| WHAT NEEDS TO BE DONE |
Reproduce each of the following lines without any change.

| RECORDS PROVIDED |
►

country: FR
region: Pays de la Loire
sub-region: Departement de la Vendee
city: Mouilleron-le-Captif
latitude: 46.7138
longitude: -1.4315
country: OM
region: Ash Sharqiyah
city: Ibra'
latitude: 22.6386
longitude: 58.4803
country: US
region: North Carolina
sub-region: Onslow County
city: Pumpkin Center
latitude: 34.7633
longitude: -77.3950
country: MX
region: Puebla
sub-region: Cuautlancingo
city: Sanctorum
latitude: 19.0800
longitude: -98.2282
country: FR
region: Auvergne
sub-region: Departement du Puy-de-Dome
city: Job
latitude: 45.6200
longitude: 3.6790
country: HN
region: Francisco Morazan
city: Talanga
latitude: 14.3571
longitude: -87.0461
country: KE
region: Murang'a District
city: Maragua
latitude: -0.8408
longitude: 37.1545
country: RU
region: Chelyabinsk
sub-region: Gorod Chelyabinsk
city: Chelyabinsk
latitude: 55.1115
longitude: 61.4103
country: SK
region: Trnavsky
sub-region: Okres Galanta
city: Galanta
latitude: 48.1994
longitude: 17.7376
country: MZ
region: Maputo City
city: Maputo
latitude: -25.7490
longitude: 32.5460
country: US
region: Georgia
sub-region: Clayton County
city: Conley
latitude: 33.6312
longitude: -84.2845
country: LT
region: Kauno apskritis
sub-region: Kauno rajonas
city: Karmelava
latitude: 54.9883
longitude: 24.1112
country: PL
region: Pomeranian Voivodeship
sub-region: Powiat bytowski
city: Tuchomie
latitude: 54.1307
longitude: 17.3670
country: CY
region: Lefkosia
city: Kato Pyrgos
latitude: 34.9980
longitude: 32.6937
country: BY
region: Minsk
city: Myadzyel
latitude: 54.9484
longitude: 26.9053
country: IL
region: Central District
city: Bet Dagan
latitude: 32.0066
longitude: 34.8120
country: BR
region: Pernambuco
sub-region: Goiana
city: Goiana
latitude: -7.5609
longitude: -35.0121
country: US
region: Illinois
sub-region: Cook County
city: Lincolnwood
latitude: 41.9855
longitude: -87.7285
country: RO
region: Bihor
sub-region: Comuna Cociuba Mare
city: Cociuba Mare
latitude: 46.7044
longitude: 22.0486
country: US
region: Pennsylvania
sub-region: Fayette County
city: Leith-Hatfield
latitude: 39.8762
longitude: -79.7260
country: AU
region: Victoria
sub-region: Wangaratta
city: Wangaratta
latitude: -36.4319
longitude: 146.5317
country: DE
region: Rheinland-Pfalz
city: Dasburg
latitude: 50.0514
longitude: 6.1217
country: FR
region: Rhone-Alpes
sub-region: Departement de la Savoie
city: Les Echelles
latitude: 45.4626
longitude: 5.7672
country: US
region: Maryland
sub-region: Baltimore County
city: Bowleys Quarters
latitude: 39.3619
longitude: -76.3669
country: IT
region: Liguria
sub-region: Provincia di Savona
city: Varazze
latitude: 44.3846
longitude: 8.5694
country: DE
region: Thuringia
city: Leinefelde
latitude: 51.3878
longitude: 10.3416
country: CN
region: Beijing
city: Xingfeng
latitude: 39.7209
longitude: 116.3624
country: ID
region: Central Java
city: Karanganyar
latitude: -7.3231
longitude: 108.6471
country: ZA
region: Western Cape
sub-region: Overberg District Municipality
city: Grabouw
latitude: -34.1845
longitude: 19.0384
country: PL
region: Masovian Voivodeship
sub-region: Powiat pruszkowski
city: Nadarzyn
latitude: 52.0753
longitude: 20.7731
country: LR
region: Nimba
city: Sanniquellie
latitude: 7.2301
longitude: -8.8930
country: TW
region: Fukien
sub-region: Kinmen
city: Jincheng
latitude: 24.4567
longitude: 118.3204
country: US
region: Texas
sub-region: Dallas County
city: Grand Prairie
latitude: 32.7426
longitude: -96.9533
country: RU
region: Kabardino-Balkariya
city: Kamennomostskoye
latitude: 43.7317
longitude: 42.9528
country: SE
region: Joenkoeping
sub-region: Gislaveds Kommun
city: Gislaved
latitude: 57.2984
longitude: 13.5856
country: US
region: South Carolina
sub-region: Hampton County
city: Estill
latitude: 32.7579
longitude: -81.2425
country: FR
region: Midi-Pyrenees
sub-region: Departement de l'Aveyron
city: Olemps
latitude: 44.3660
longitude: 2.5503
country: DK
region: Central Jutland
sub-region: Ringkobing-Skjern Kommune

◄

| RESULT OF THIS EXERCISE |
country: FR
region: Pays de la Loire
sub-region: Departement de la Vendee
city: Mouilleron-le-Captif
latitude: 46.7138
longitude: -1.4315
country: OM
region: Ash Sharqiyah
city: Ibra'
latitude: 22.6386
longitude: 58.4803
country: US
region: North Carolina
sub-region: Onslow County
city: Pumpkin Center
latitude: 34.7633
longitude: -77.3950
country: MX
region: Puebla
sub-region: Cuautlancingo
city: Sanctorum
latitude: 19.0800
longitude: -98.2282
country: FR
region: Auvergne
sub-region: Departement du Puy-de-Dome
city: Job
latitude: 45.6200
longitude: 3.6790
country: HN
region: Francisco Morazan
city: Talanga
latitude: 14.3571
longitude: -87.0461
country: KE
region: Murang'a District
city: Maragua
latitude: -0.8408
longitude: 37.1545
country: RU
region: Chelyabinsk
sub-region: Gorod Chelyabinsk
city: Chelyabinsk
latitude: 55.1115
longitude: 61.4103
country: SK
region: Trnavsky
sub-region: Okres Galanta
city: Galanta
latitude: 48.1994
longitude: 17.7376
country: MZ
region: Maputo City
city: Maputo
latitude: -25.7490
longitude: 32.5460
country: US
region: Georgia
sub-region: Clayton County
city: Conley
latitude: 33.6312
longitude: -84.2845
country: LT
region: Kauno apskritis
sub-region: Kauno rajonas
city: Karmelava
latitude: 54.9883
longitude: 24.1112
country: PL
region: Pomeranian Voivodeship
sub-region: Powiat bytowski
city: Tuchomie
latitude: 54.1307
longitude: 17.3670
country: CY
region: Lefkosia
city: Kato Pyrgos
latitude: 34.9980
longitude: 32.6937
country: BY
region: Minsk
city: Myadzyel
latitude: 54.9484
longitude: 26.9053
country: IL
region: Central District
city: Bet Dagan
latitude: 32.0066
longitude: 34.8120
country: BR
region: Pernambuco
sub-region: Goiana
city: Goiana
latitude: -7.5609
longitude: -35.0121
country: US
region: Illinois
sub-region: Cook County
city: Lincolnwood
latitude: 41.9855
longitude: -87.7285
country: RO
region: Bihor
sub-region: Comuna Cociuba Mare
city: Cociuba Mare
latitude: 46.7044
longitude: 22.0486
country: US
region: Pennsylvania
sub-region: Fayette County
city: Leith-Hatfield
latitude: 39.8762
longitude: -79.7260
country: AU
region: Victoria
sub-region: Wangaratta
city: Wangaratta
latitude: -36.4319
longitude: 146.5317
country: DE
region: Rheinland-Pfalz
city: Dasburg
latitude: 50.0514
longitude: 6.1217
country: FR
region: Rhone-Alpes
sub-region: Departement de la Savoie
city: Les Echelles
latitude: 45.4626
longitude: 5.7672
country: US
region: Maryland
sub-region: Baltimore County
city: Bowleys Quarters
latitude: 39.3619
longitude: -76.3669
country: IT
region: Liguria
sub-region: Provincia di Savona
city: Varazze
latitude: 44.3846
longitude: 8.5694
country: DE
region: Thuringia
city: Leinefelde
latitude: 51.3878
longitude: 10.3416
country: CN
region: Beijing
city: Xingfeng
latitude: 39.7209
longitude: 116.3624
country: ID
region: Central Java
city: Karanganyar
latitude: -7.3231
longitude: 108.6471
country: ZA
region: Western Cape
sub-region: Overberg District Municipality
city: Grabouw
latitude: -34.1845
longitude: 19.0384
country: PL
region: Masovian Voivodeship
sub-region: Powiat pruszkowski
city: Nadarzyn
latitude: 52.0753
longitude: 20.7731
country: LR
region: Nimba
city: Sanniquellie
latitude: 7.2301
longitude: -8.8930
country: TW
region: Fukien
sub-region: Kinmen
city: Jincheng
latitude: 24.4567
longitude: 118.3204
country: US
region: Texas
sub-region: Dallas County
city: Grand Prairie
latitude: 32.7426
longitude: -96.9533
country: RU
region: Kabardino-Balkariya
city: Kamennomostskoye
latitude: 43.7317
longitude: 42.9528
country: SE
region: Joenkoeping
sub-region: Gislaveds Kommun
city: Gislaved
latitude: 57.2984
longitude: 13.5856
country: US
region: South Carolina
sub-region: Hampton County
city: Estill
latitude: 32.7579
longitude: -81.2425
country: FR
region: Midi-Pyrenees
sub-region: Departement de l'Aveyron
city: Olemps
latitude: 44.3660
longitude: 2.5503
country: DK
region: Central Jutland
sub-region: Ringkobing-Skjern Kommune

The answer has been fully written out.